Whenever we hear grumbling about George W. Bush's verbal miscues, we like to recall the peculiar gifts of his predecessor. As quoted by Reuters, here's then-still-president William Jefferson Clinton on January 11, responding to questions from reporters about his intention to abandon Socks the cat. Note how the president marshals his defenses, numerically annotated by THE SCRAPBOOK:
Q: What about Socks? What's going to happen to Socks?
CLINTON: [1] Well, I don't know. [2] You know, I made more progress in the Middle East than I did between Socks and Buddy. [3] And I don't know that I've got enough space and enough help when I'm gone to keep them both away from one another and keep them both happy. [4] But I still haven't quite resolved what to do. I love that old cat. [5] You know, we picked him up as sort of a half stray in Arkansas, and [6] I hate to give him up. [7] But Betty loves him.

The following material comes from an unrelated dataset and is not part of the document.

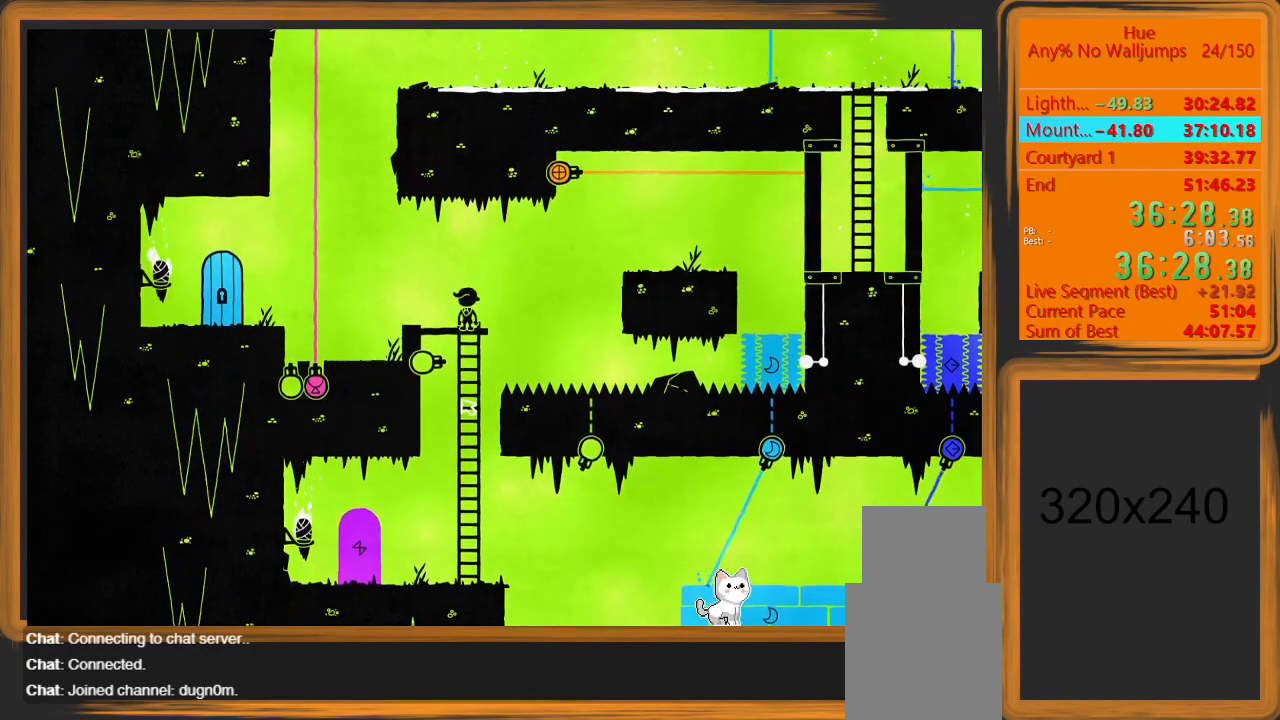
{"keys": [], "mouse": [], "events": [[67, "a", "down"], [167, "a", "up"], [233, "mouse_left", "down"], [300, "mouse_left", "up"]]}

Twenty-four hours later, Clinton was again questioned by reporters on exactly the same trivial subject, and he stayed robotically on message:
Q: Are you really giving Socks away?
CLINTON: [1] Oh, I don't know. [2] I did better with the Arabs -- the Palestinians and the Israelis than I've done with Socks and Buddy. [3] And I won't have as much space or as much help in managing them, [4] so I'm trying to figure out whether I can do it. Because I've had that cat a long time. [5] You know, we took him in as a stray back in Arkansas, and [6] I hate to give him up, [7] although Betty and a lot of other people here in the White House really love him.
That's Clinton -- never an unscripted moment. Poor Socks. He must have tested poorly in the focus groups.